Desejo: morar perto do trabalho

Criar empregos em bairros-dormitório e incentivos municipais para empresas que se instalarem na periferia foram algumas sugestões

O Estado de S.Paulo

25 Janeiro 2013 | 02h14

Definitivamente, São Paulo não é uma cidade planejada. Seu centro histórico é feito de ruas tortas e estreitas, construídas pelos próprios moradores. No fim do século 19, alguns loteamentos regulares foram projetados antes de sua ocupação, como a região da Avenida Paulista e os bairros de Higienópolis e Campos Elísios. Mas o inchaço populacional da Região Metropolitana entre as décadas de 1950 e 1980 jogou por terra qualquer planejamento urbano feito nas décadas anteriores.
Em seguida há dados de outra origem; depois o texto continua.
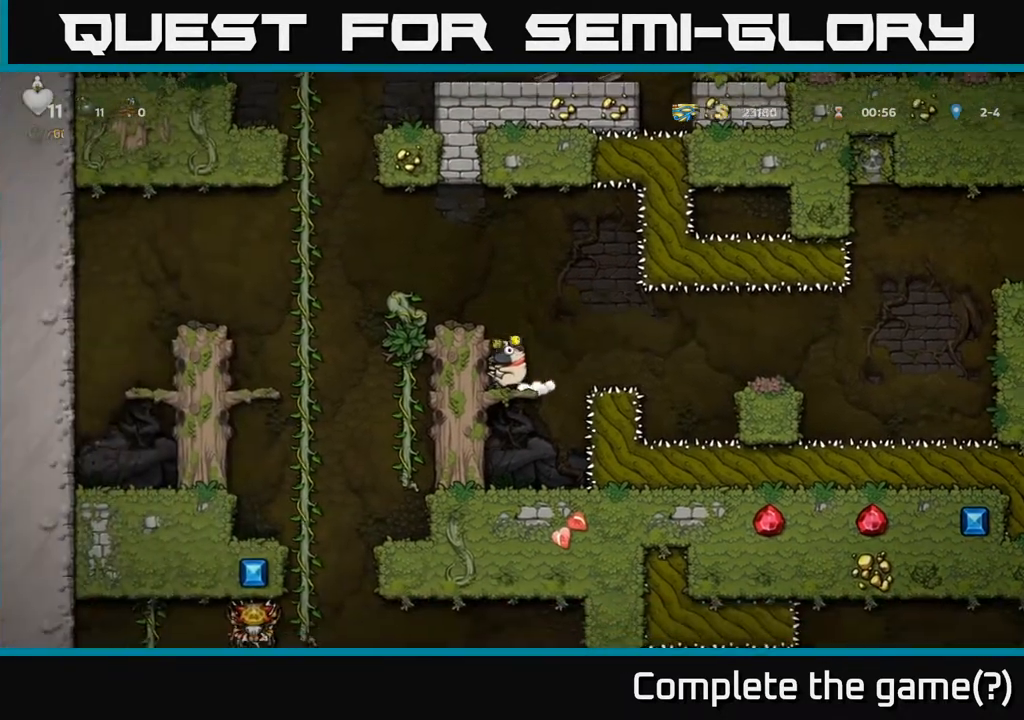
{"buttons": ["DPAD_LEFT"], "left_stick": "center", "right_stick": "center", "events": [[183, "A", "up"], [217, "DPAD_LEFT", "up"], [433, "DPAD_LEFT", "down"]]}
Esse crescimento descontrolado causou um grande problema: muita gente morando nas bordas da cidade enquanto a maioria dos empregos está concentrada nas regiões central e sudoeste da capital. Enquanto há regiões com mais de 30 empregos por morador, como as áreas das Avenidas Paulista, Brigadeiro Faria Lima e Engenheiro Luís Carlos Berrini, bairros no extremo das zonas sul, leste e norte nem sequer têm 0,7 emprego por habitante. Isso significa que milhões de pessoas todos os dias têm de percorrer quilômetros até chegar ao local de trabalho.

"Com pessoas de todas as regiões da cidade se dirigindo diariamente a um mesmo local, ocorrências de trânsito congestionado são inevitáveis", afirma o bancário Marcelo Carabetto Araujo. Ele foi o autor da ideia campeã na categoria Urbanismo. "A Prefeitura deveria incentivar as empresas a se descentralizar, criando postos de trabalho nos bairros-dormitório. Esse incentivo estaria na melhoria na infraestrutura, no investimento em educação e nos incentivos fiscais às empresas que se mostrarem interessadas."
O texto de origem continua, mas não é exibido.